Owing to restriction of 150 characters in the title section I include the latter part of the problem here below in bold and italics

Also given that both the circles(largest and smallest) pass through a point $(a,b)$ lying outside the given circle, $x^2+2x+y^2+4y=4$

My attempt:

$x^2+2x+y^2+4y=4$

$\implies\space (x+1)^2+(y+2)^2=(3)^2$

I have drawn a circle with center $(-1,-2)$

& Also the largest circle with a center at the circumference of $x^2+2x+y^2+4y=4$ is the circle with $radius=6$

Also this circle passes through $(a,b)$

Now the smallest circle with center on the circumference of $x^2+2x+y^2+4y=4$ and passing through $(a,b)$, let us assume, has its center $(\alpha,\beta)$ and radius $=r$.

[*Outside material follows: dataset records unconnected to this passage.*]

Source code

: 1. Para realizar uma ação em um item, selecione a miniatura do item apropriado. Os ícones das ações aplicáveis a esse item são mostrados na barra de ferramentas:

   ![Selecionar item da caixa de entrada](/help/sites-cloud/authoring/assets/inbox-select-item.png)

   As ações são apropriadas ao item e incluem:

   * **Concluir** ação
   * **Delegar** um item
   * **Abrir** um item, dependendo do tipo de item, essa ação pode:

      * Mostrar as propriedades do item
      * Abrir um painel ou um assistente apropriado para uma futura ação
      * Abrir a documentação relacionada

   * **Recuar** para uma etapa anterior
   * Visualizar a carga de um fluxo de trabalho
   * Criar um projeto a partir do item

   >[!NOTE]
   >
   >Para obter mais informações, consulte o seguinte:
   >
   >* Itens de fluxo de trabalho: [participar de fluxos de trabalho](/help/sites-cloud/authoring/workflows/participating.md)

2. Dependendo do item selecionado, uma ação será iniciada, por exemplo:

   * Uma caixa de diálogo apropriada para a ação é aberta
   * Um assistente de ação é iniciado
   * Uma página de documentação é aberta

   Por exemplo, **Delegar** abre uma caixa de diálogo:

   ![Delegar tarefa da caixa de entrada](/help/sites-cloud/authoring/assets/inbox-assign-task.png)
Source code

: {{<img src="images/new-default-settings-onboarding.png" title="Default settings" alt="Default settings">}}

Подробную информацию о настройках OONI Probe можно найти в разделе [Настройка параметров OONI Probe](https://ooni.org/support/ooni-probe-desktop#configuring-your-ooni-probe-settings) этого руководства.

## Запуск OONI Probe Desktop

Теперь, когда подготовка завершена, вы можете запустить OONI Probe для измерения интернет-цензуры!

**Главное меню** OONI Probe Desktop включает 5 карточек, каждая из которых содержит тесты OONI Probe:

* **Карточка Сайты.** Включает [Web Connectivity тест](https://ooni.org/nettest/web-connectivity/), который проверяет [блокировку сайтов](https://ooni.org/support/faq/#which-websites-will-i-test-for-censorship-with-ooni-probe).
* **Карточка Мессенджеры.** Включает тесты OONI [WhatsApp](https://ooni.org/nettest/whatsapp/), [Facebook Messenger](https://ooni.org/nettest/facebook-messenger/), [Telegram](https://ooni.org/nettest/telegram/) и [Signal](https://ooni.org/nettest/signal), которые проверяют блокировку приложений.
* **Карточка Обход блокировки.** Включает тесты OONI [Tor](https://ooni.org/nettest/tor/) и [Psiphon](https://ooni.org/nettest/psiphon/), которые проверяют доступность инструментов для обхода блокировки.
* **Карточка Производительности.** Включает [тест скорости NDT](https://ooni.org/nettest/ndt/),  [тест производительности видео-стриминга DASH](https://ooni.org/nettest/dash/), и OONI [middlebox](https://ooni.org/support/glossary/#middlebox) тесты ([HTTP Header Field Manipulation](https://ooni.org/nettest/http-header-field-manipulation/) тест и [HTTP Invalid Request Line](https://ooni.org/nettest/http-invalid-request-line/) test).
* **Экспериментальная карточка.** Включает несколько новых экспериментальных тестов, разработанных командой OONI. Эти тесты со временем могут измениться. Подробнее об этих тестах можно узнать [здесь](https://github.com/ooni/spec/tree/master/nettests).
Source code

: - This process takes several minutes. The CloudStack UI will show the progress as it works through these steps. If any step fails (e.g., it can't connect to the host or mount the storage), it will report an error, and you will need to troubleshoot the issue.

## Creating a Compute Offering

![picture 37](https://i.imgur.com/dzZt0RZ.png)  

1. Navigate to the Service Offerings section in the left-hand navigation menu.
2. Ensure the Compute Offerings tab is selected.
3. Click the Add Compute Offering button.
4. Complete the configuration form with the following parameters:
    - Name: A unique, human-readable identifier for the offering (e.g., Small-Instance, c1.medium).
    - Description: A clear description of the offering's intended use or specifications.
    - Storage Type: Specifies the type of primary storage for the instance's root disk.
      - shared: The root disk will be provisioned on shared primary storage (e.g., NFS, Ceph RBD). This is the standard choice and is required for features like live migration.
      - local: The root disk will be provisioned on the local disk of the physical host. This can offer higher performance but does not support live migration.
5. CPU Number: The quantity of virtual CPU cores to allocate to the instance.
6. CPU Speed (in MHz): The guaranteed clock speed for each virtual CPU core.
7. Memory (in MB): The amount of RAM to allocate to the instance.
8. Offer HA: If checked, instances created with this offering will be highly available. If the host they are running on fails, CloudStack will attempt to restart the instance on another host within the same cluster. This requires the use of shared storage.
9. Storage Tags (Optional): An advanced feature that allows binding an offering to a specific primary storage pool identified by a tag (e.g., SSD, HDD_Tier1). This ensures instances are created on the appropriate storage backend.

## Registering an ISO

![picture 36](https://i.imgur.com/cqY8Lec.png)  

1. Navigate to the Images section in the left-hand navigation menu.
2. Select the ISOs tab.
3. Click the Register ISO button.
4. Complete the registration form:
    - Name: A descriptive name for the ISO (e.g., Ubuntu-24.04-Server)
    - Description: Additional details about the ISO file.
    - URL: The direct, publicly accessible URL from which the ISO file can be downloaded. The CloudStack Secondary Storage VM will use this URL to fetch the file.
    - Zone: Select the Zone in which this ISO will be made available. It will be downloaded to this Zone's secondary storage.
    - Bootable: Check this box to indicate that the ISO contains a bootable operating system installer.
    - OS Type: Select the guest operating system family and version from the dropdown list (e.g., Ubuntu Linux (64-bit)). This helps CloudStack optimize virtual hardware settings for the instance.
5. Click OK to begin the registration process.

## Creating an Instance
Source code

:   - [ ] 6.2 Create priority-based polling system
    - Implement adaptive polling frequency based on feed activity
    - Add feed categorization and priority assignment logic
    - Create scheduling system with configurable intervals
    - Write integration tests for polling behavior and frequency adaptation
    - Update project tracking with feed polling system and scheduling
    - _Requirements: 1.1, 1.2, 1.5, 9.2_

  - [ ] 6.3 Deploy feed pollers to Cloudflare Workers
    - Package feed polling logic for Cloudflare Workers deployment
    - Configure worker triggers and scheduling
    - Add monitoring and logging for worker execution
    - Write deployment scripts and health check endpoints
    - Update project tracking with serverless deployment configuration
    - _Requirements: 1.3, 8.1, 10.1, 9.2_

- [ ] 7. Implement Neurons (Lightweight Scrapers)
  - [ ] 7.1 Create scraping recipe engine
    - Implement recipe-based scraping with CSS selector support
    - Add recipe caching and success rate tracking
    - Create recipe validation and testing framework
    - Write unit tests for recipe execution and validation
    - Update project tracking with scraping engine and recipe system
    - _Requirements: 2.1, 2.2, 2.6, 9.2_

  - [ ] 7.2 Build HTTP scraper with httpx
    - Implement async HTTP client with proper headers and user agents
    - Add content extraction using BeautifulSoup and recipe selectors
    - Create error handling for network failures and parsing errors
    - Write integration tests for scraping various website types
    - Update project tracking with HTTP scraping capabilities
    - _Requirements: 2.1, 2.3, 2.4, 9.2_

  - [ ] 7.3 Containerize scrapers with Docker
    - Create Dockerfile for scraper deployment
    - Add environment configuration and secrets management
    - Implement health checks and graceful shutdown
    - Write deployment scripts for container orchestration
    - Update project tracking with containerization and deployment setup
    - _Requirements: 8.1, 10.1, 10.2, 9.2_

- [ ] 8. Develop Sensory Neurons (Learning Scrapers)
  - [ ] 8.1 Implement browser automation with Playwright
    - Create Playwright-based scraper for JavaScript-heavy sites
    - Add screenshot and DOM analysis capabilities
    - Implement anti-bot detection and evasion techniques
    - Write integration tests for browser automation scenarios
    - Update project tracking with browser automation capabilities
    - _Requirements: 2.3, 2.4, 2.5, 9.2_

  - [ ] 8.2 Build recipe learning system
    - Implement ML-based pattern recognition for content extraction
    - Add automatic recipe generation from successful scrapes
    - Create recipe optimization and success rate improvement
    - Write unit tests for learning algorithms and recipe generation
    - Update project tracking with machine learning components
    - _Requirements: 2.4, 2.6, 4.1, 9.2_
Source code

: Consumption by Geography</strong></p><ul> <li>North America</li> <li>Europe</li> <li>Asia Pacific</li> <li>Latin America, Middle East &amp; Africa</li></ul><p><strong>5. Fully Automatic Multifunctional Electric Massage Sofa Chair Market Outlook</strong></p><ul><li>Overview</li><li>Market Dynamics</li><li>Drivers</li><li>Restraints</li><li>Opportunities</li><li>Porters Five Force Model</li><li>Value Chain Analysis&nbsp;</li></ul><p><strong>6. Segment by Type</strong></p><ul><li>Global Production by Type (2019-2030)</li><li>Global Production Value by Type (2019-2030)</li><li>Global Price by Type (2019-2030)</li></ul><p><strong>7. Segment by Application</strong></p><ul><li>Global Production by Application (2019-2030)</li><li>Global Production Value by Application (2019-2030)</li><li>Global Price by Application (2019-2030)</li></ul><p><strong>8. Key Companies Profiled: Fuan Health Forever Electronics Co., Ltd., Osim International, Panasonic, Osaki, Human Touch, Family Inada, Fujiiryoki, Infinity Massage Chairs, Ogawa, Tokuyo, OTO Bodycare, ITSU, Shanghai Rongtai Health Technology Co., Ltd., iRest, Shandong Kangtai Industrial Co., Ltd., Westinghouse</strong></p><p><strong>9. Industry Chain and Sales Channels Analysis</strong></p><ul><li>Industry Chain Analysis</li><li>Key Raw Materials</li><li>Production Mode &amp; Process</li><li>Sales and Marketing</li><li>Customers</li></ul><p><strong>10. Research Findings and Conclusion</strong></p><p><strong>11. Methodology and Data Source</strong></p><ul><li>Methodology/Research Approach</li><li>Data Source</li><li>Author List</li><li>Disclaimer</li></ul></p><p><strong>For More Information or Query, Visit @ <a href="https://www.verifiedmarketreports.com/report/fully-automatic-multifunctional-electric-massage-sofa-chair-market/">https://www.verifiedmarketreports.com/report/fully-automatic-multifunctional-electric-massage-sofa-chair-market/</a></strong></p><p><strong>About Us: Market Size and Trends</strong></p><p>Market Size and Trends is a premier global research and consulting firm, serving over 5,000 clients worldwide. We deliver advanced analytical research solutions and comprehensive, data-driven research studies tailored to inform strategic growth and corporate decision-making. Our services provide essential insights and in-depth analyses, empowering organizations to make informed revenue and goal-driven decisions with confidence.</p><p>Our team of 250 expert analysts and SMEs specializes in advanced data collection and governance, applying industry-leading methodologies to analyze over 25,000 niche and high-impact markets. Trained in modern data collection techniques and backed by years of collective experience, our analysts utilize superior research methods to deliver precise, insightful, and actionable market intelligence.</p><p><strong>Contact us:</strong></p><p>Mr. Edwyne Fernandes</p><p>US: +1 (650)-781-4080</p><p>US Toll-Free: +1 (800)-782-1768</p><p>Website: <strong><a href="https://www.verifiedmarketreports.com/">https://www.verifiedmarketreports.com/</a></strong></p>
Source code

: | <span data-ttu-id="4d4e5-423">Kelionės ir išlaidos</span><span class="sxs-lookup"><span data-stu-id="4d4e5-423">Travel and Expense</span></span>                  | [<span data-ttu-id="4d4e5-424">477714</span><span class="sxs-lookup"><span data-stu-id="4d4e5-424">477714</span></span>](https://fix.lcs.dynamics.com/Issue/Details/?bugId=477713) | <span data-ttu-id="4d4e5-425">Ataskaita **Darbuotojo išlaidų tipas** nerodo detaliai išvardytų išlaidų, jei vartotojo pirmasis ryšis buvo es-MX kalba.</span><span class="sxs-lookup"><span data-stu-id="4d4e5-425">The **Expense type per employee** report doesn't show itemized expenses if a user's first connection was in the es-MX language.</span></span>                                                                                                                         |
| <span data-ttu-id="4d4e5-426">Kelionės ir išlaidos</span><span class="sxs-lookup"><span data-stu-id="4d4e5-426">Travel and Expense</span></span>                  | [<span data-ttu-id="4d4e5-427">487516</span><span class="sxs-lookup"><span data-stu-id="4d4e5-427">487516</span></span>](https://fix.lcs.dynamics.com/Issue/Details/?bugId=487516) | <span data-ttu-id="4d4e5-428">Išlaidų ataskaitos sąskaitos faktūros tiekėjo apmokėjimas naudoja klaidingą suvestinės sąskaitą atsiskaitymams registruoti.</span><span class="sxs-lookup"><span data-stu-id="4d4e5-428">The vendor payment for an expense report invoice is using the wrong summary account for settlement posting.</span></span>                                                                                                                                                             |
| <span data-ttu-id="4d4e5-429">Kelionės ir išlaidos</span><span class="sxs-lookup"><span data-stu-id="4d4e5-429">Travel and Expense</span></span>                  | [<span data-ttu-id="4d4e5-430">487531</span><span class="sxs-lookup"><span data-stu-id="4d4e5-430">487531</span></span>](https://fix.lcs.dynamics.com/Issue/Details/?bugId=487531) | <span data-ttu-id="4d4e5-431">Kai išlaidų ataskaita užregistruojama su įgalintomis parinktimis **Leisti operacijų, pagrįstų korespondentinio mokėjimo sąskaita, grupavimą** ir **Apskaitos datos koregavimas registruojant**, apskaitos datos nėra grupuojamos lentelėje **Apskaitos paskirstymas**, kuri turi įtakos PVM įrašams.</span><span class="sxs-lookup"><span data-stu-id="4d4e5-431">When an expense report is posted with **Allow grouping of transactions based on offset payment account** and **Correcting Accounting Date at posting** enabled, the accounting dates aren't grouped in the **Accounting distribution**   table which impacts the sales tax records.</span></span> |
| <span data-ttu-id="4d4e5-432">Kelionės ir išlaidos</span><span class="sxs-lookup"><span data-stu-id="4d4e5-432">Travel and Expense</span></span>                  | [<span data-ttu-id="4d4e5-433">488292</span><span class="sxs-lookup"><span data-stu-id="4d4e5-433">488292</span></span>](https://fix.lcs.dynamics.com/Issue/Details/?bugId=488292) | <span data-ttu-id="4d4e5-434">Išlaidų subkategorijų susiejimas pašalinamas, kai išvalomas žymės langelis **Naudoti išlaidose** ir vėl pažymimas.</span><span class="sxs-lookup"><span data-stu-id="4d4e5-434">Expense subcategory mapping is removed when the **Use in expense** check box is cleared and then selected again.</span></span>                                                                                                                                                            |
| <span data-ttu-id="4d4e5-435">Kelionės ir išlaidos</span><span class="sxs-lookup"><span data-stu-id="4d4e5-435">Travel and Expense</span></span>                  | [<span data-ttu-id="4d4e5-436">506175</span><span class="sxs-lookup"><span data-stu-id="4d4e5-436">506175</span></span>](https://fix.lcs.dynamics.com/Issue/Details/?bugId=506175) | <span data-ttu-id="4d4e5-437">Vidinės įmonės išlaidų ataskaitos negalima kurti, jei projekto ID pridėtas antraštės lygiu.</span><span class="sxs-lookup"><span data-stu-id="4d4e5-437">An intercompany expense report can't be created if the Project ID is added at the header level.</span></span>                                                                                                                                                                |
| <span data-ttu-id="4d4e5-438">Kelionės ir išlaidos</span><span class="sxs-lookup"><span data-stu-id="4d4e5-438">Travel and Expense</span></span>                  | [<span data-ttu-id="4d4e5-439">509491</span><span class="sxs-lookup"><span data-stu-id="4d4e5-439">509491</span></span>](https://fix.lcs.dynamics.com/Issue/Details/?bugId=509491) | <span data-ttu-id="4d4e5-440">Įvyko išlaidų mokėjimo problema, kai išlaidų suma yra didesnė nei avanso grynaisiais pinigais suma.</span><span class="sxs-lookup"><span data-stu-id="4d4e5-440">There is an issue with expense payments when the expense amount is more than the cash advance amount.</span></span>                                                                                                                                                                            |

Thus $(\alpha-a)^2+(\beta-b)^2=r^2\cdot\cdot\cdot(1)$

Again if the largest circle has radius $R=6$

Then it has its center(by observation) at $(2,-2)$

Thus Equation of the largest circle is $(x-2)^2+(y+2)^2=36$

Again this largest circle passes through $(a,b)$

$\therefore$ $(a-2)^2+(b+2)^2=36 \cdot\cdot\cdot(2)$

I am stuck here. Please throw some light.

Answer 1

Draw the line passing through $(a,b)$ and the centre of the circle, meeting the circle at $P$ and $Q$. $P$ and $Q$ are the nearest and the farthest points on the circle from $(a,b)$. So they are the centres of the smallest and the largest circles. If $d$ is the distance between $(a,b)$ and the centre of the given circle. Then the radii of the smallest and the largest circles are respectively $d-3$ and $d+3$. So their difference is $6$.

Answer 2

Any point on the circle $$(x+1)^2+(y+2)^2=3^2$$ can be $P(3\cos t-1,3\sin t -2)$

So, if $r$ is the radius of the new circle $$r^2=(a+1-3\cos t)^2+(b+2-3\sin t)^2$$

$$=(a+1)^2+(b+2)^2+9-6\{(b+2)\sin t+(a+1)\cos t\}$$

$$=(a+1)^2+(b+2)^2+9-6\sqrt{(b+2)^2+(a+1)^2}\sin\left(t+\arctan\dfrac{a+1}{b+2}\right)$$

$$r\ge|\sqrt{(b+2)^2+(a+1)^2}-3|\text { for } \sin\left(t+\arctan\dfrac{a+1}{b+2}\right)=1$$

If $(a,b)$ resides outside $$(x+1)^2+(y+2)^2=3^2,(a+1)^2+(b+2)^2>3^2,$$

$$\implies|\sqrt{(b+2)^2+(a+1)^2}-3|=+(\sqrt{(b+2)^2+(a+1)^2}-3)$$

Similarly, $$r\le\sqrt{(b+2)^2+(a+1)^2}+3\text { for } \sin\left(t+\arctan\dfrac{a+1}{b+2}\right)=-1$$